Problem details:
Return each line of the listing exactly, though without its images.

Data section:
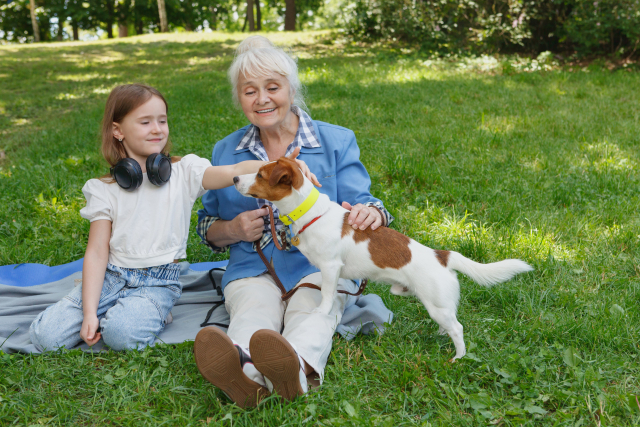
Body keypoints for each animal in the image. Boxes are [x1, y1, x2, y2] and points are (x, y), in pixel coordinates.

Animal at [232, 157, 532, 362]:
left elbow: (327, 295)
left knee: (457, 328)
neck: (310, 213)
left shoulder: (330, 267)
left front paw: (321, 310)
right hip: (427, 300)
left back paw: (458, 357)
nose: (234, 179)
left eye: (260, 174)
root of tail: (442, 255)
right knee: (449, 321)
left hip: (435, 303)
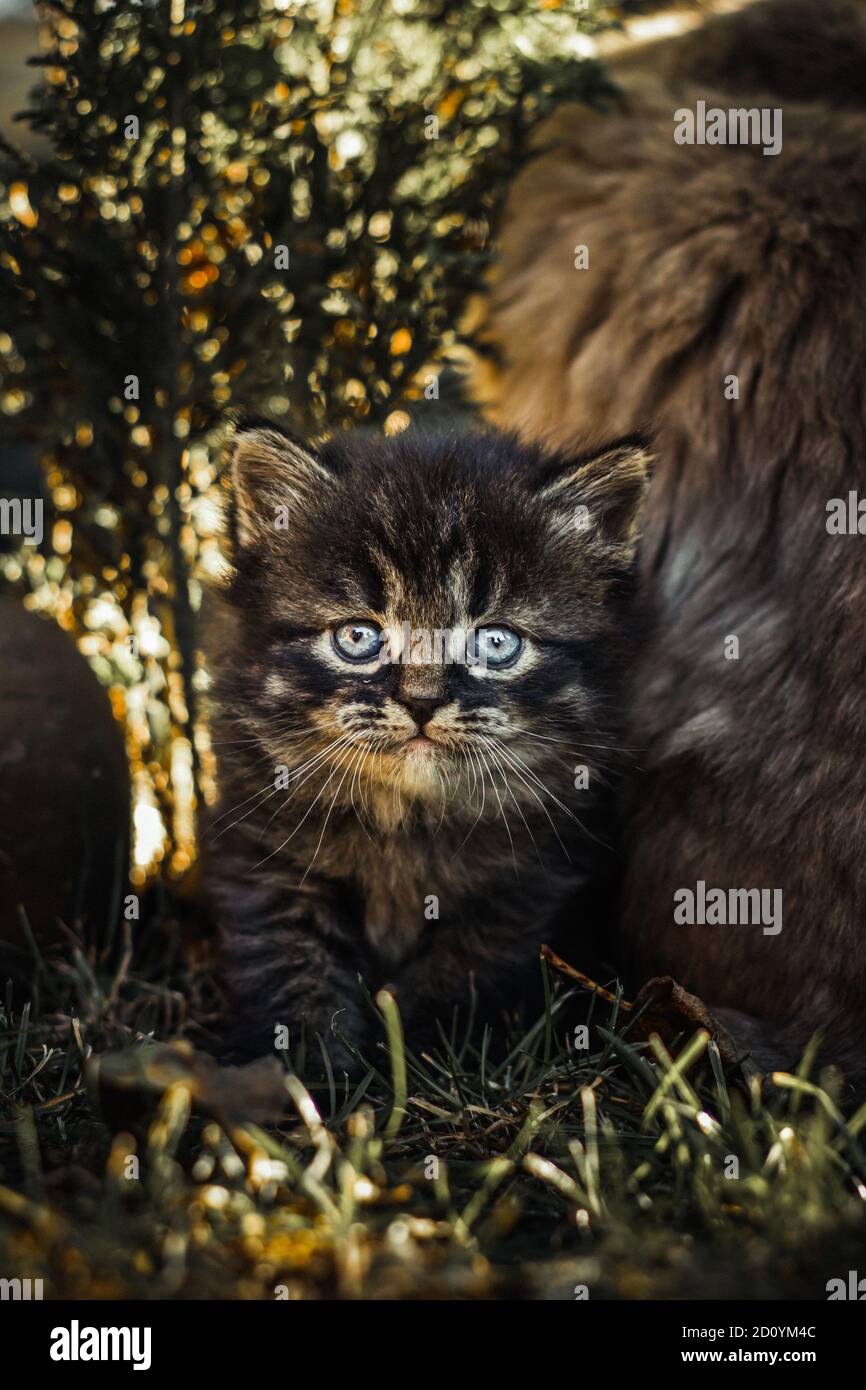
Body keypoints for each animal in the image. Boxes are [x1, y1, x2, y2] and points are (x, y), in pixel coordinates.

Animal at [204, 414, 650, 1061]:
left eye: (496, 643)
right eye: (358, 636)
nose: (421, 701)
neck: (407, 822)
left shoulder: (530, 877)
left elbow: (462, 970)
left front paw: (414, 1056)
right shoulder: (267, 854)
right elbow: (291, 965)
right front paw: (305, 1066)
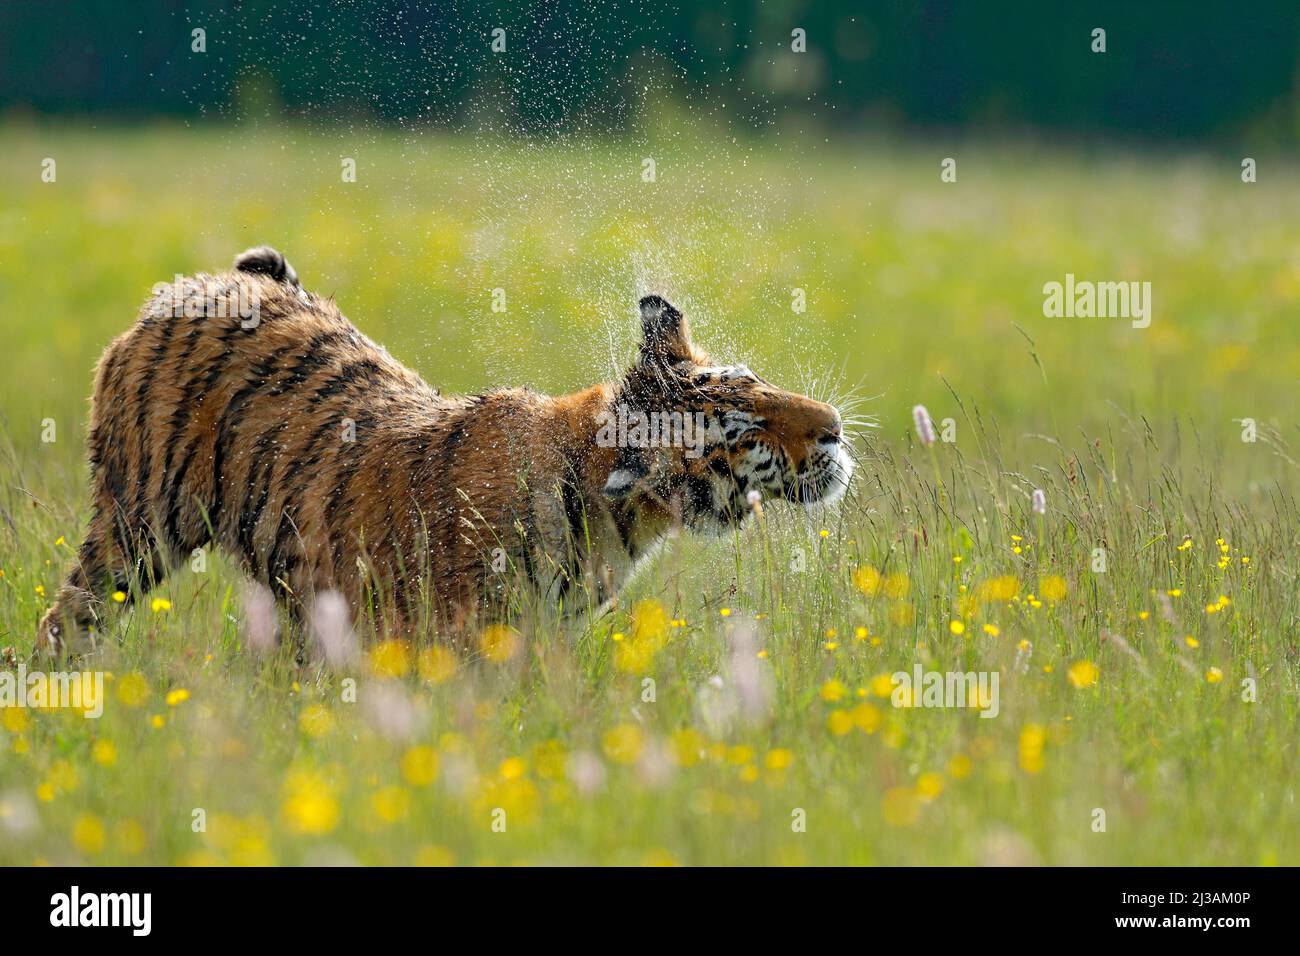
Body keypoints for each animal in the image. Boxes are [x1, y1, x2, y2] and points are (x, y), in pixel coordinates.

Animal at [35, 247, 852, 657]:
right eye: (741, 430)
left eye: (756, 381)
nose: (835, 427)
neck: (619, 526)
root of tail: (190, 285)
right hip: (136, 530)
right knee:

Result:
Body keypoints for each animal in the image. Boxes are [x1, y1, x2, y2] and points are (x, y), in pixel coordinates.

Animal at [232, 157, 532, 362]:
left elbow: (327, 295)
left knee: (457, 328)
neck: (310, 213)
left shoulder: (330, 267)
left front paw: (321, 310)
right hip: (427, 300)
left back paw: (458, 357)
nose: (234, 179)
left eye: (260, 174)
root of tail: (442, 255)
right knee: (449, 321)
left hip: (435, 303)
Body keypoints for each animal in the image. Boxes are [x1, y1, x2, y2] and points are (x, y), in pixel coordinates.

Animal at [204, 414, 650, 1061]:
left eye: (496, 643)
right eye: (358, 636)
nose: (421, 701)
neck: (407, 822)
left shoulder: (530, 877)
left elbow: (462, 970)
left front paw: (414, 1056)
right shoulder: (267, 854)
right elbow: (291, 965)
right front paw: (305, 1066)
Body keypoints for each animal in the image. Boxes are [x1, y1, x2, y2] and points are (x, y), in pixel coordinates.

Animal at [35, 247, 852, 657]:
right eye: (741, 430)
left eye: (756, 381)
nose: (835, 427)
neck: (619, 526)
root of tail: (190, 285)
right hip: (136, 530)
right knee:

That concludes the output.